"Home wasn't a set house, or a single town on a map. It was wherever the people who loved you were, whenever you were together. Not a place, but a moment, and then another, building on each other like bricks to create a solid shelter that you take with you for your entire life, wherever you may go." -Sarah Dessen
It's 11:20 on a Thursday and I find myself sitting in the Oakland International Airport. Once again, I am leaving something and venturing into the unknown. Walking through the terminal, I carry my faded paint splattered osprey, I wear my helmet and my NC2SD tank made by one of the sweetest people I've ever met in my entire life. The inside jokes on the back of my tshirt go on and on, but you can never fully understand them unless you were apart of NC2SD15. I'm not going to lie...I miss it. I miss the chaotic wakeups, the music in the morning, hot almond milk, Tess' laugh, Scott's saultiness, the Arizona sunrise, the smell of Colorado, the headwind of Kansas (but not really), the lack of coffee, and the feeling of family. The feeling that these people have my back no matter what.

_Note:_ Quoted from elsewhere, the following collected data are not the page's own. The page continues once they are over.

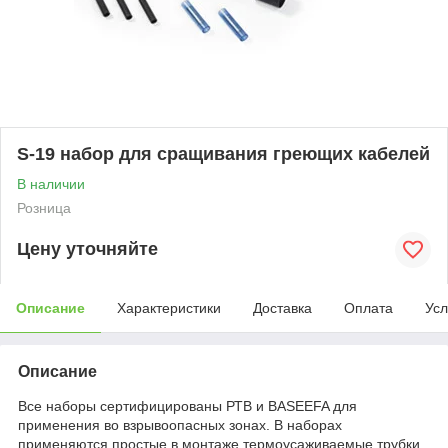
S-19 набор для сращивания греющих кабелей
В наличии
Розница
Цену уточняйте
Описание
Характеристики
Доставка
Оплата
Усл
Описание
Все наборы сертифицированы РТВ и BASEEFA для
применения во взрывоопасных зонах. В наборах
применяются простые в монтаже термоусаживаемые трубки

I miss traveling the one with Carolyn, Abby, and Anna. I miss big sur, and the ocean, and the California coast. I miss the Southern California beaches and the way the ocean tastes in your mouth. I miss Alex rouse and the brown house. I miss being somewhere for a week and not knowing how to act because the longest you've stayed in a place for three months. I miss the California sunset and know I will long for it in the months to come.
I miss baby blue, who is currently in a janky box on the way to South Carolina. Life goes on and so must I... But I miss it. All of it.
Hh heavy on my heart is the life of Patrick, a leader on Me2SB15 who was hit by a distracted driver in Oklahoma. I didn't know him personally, but I know he was an inspiration to many. Throughout this tragedy I have seen bike and build alum come together from all over to support each other and to support the ME2SB team. It's inspiring. It has taught me that we are a family and we are here for one another. I haven't had a lot of words about Patricks death, but I FEEL it.
I thi think about the tattoo itching on my back and what it means to me... The bicycle wheel. I think about Patrick and what his life means to me inside that wheel. Home. I take home wherever I go. Thank you Nyx Robey for teaching me that. The spokes... The spokes are different journeys in this adventure I call life. We're all in this together. Let's help each other. The wheel is nomadic going wherever it is called knowing that it takes home with it wherever it goes. That's how I feel about my life as I travel onward to Texas and then home.
Th there is some relief in leaving California, but also a sadness. I feel like I am leaving a piece of myself here on the west coast. Maybe I will be back to get it one day. I am forever changed because of bike and build and because of this experience. I am in love with my life, but also mourning the life of another.